Project requirements

Published

September 23, 2024

Important

These requirements are subject to change, but no later than October 15, 2024

Repository structure

The repo you will accept has the following structure

Following the rcompendium package
├── DESCRIPTION                            # Project metadata
├── LICENSE                                # MIT license
├── LICENSE.md                             # Content of the MIT license
├── R                                      # R functions location
│   └── fun-demo.R                         # Example function with roxygen documentation (to remove)
├── README.Rmd                             # Rmarkdown README. If you use Python, please remove and use the README.md
├── README.md
├── analyses                               # R scripts (not functions) to run analyses
│   └── README.md
├── data                                   # Raw data (or add links in READMEs)
│   ├── derived-data                       # Modified analytic datasets
│   │   └── README.md
│   └── raw-data                           # Raw data, read-only
│       └── README.md
├── documents                              # All quarto deliverables
│   ├── README.md
│   └── project-proposal.qmd               # Quarto project proposal 
├── fall-2024-project.Rproj
├── figures                                # All final figures
│   └── README.md
├── make.R                                 # A script file that can run all analyses and generate documents
├── man
└── outputs                                # Intermediate outputs (RData, RDS, csv, ...files)
    └── README.md

Final submission

The final submission will be in the form of a Quarto document/presentation/website that will be within your project Github repository. The repo should be organized as a research compendium. You will receive a repo template which you can use and update.

You will also need to submit a presentation, in Quarto/revealjs, PowerPoint, Keynote or Google Slides. You will submit in Canvas either the actual presentation file or an accessible online link. This needs to happen before the actual presentation.

You will submit peer-reviews of your team mates at the end of the project, and each team will submit a review of one other team, TBA.
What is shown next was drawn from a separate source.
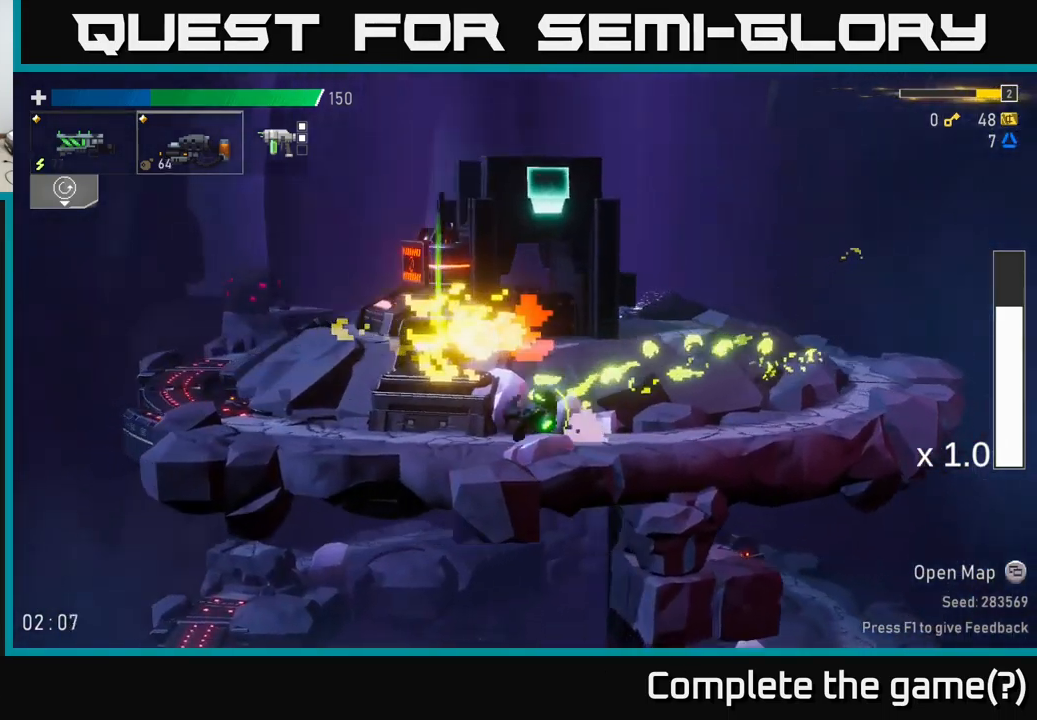
{"buttons": [], "left_stick": "center", "right_stick": "center", "events": [[183, "left_stick", "center"]]}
The final project should be written in English, with sufficent verbiage included to be understandable to a person who has no background knowledge of the project. You will assume your target audience is someone who has an equivalent of a Master’s in Data Science:

  • Assume that they have all knowledge you may have gained in the first year of the DSAN program
  • Any new concepts must be clearly explained as far as possible, with appropriate references. References can include course notes from the class.
  • The problem should be clearly stated in English, and translated into technical specifications that can be implemented and tested
  • Study design specifications should be clear, and analyses aligned to it
    • State the study design in data-based projects, and be clear what kinds of (causal) hypotheses might be addressed
    • State what study designs are compatible with methodology (in review projects) and comment on any causal aspects
  • Model assumptions should be stated and verified in data, or implemented in simulations
  • Any simulations must have a seed set for random number generation
  • The write-up should have minimal grammatical issues and should read as a professional product.
  • You may use GenAI only for grammatical or formatting organization, and if you do, it should be clearly stated, along with the actual prompts used. You may not use GenAI for any scripts.

Technical details

  • The submission should be reproducible from material available in the repo
  • The repo should include the products of using renv (so renv.lock and a renv folder) in or a requirements.txt / environment.yml file for , that can create a virtual environment where all code can be run.
  • All references should be in a .bib file (this can be generated using software like Zotero)
  • The product should be professional quality, so that it could be proudly included in a work portfolio.